The children in IIA responded immediately says ‘a’. Another in the group, 9-year-old Betty
Romp, "practically refuses to talk," a researcher wrote in his final evaluation. "Held hand or arm
over eyes most of the time." Hazel Potter, 15, the oldest in her group, became "much more
conscious of herself, and she talked less," Tudor noted. Potter also began to snap her fingers in
frustration. She was asked why she said 'a' so much. "Because I'm afraid I can't say the next word."

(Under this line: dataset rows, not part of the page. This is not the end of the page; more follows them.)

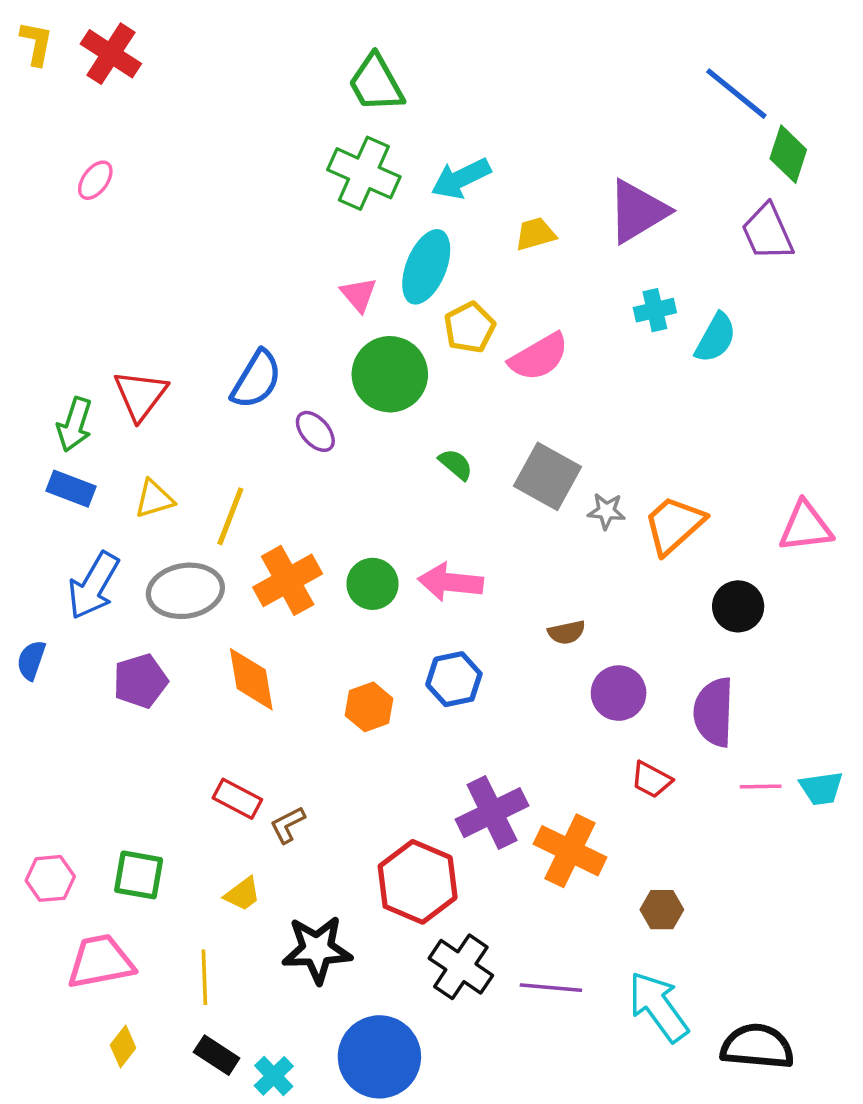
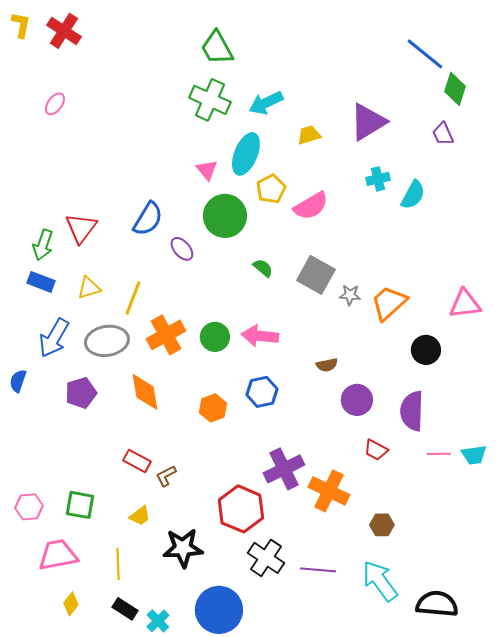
purple trapezoid: (768, 232) -> (443, 134), size x0.7

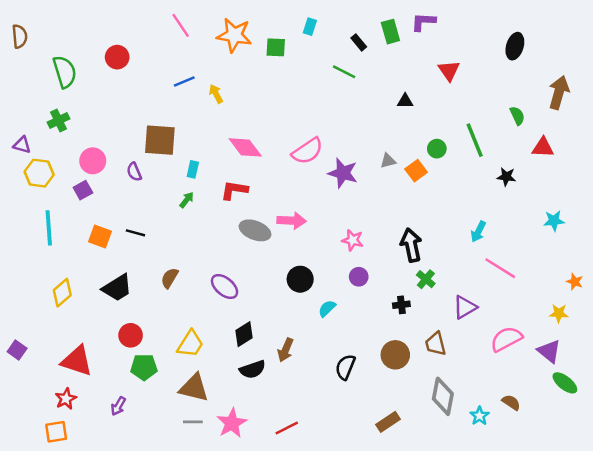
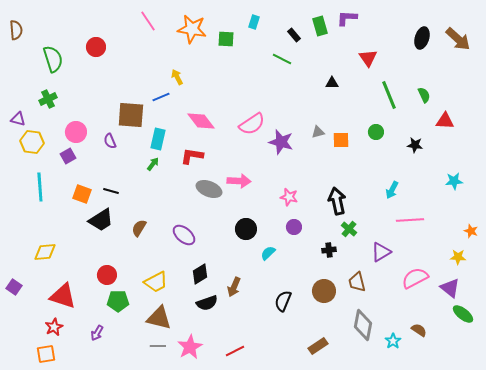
blue line: (184, 82) -> (161, 97), moved
brown arrow: (559, 93) -> (458, 39), moved, turned 116
green line: (475, 140) -> (389, 95), moved
green circle: (437, 149) -> (376, 132), moved
cyan rectangle: (193, 169) -> (158, 139), size x1.5
orange square: (416, 171) -> (341, 140), turned 36
pink line: (500, 268) -> (410, 220), turned -36
black trapezoid: (117, 288) -> (101, 220), moved
yellow diamond: (62, 293) -> (45, 252), moved, turned 35
yellow trapezoid: (190, 344) -> (156, 282), turned 30

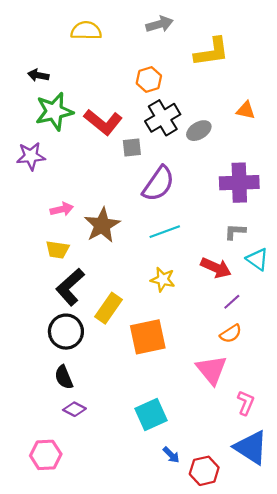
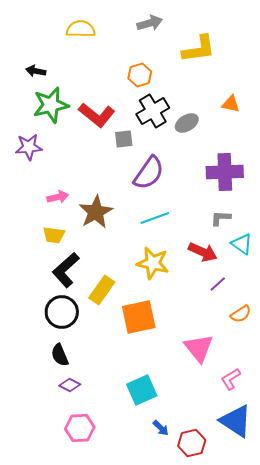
yellow star: (163, 279) -> (153, 263), size x1.4
orange semicircle: (231, 334) -> (241, 314), moved
pink L-shape: (246, 403) -> (231, 379), turned -145
pink hexagon: (46, 455) -> (80, 428), moved

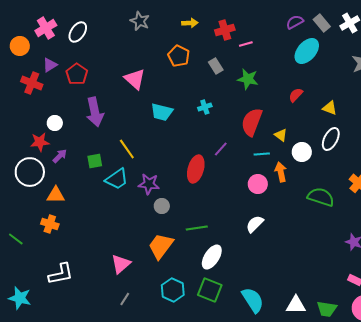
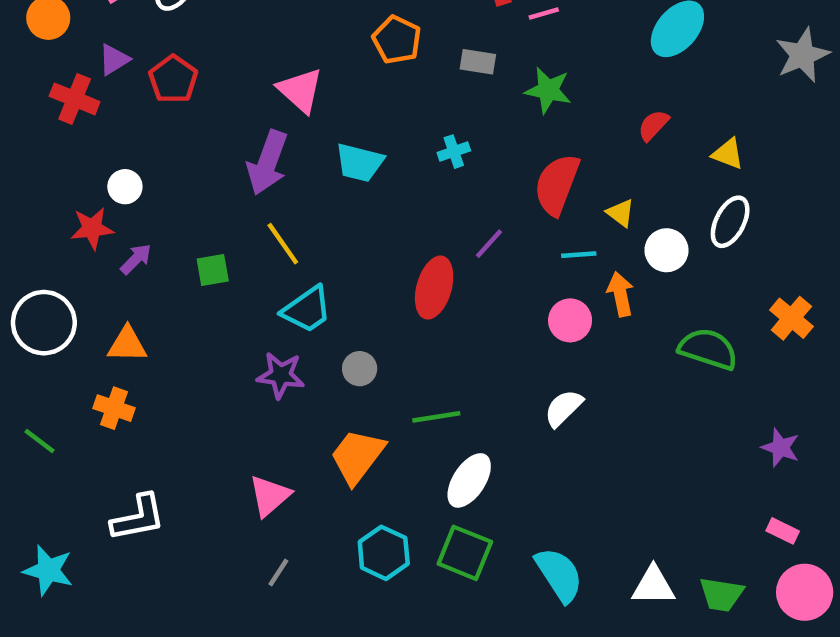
gray rectangle: (216, 66) -> (478, 62), turned -49
purple arrow: (95, 112) -> (267, 163), moved, turned 32
white circle: (30, 172) -> (44, 323), moved
cyan trapezoid: (117, 179) -> (307, 309), moved
purple star: (149, 184) -> (281, 375), moved

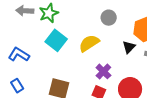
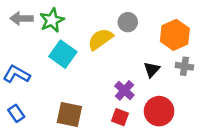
yellow semicircle: (89, 43) -> (100, 39), moved
black triangle: (129, 47) -> (152, 70), moved

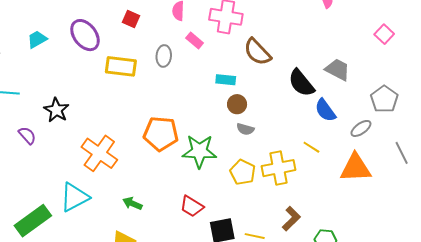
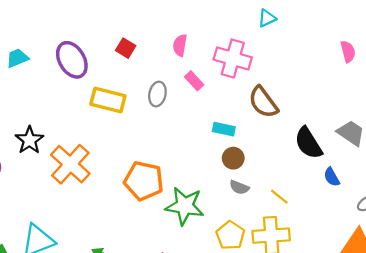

"Why did you snap your fingers?" "Because I was afraid I was going to say 'a'. Three times after
her experiment had officially ended she returned to the orphanage to voluntarily provide follow-up
care. She told the IIA children that they didn't stutter after all. The impact is however well-meaning
was questionable.
Some felt the study was poorly designed and executed by Tudor, and as a result the data
offered no proof of Johnson's subsequent hypothesis that "stuttering begins, not in the child's
mouth but in the parent's ear that it is the well-meaning parent's effort to help the child avoid what
the parent has labelled "stuttering" (but is in fact within the range of normal speech) that contributes
to what ultimately becomes the problem diagnosed as stuttering. On 17 August 2007, six of the
orphan children were awarded a total of $925,000 by the State of Iowa for lifelong psychological
and emotional scars caused by six months of torment during the University of Iowa experiment.
The study learned that although none of the children became stutterers, some became self-
conscious and reluctant to speak.
From my opinion, many of the orphans testified that they were harmed by the
"Monster Study" but outside of Mary Tudor, who testified in a deposition on November 19,
2002, there were no actual eyewitnesses to the events. pathologists have argued that
Wendell Johnson did not intend to harm the orphan children and that none of the orphans
were actually diagnosed as "stutterers" at the end of the experiment. Other speech
pathologists have condemned the experiment and said that the orphans' speech and
behavior was adversely affected by the negative conditioning they received. Letters
between Mary Tudor and Wendell Johnson that were written shortly after the experiment
ended showed that the children's speech had deteriorated significantly. That is why the
orphans won the summon from the court.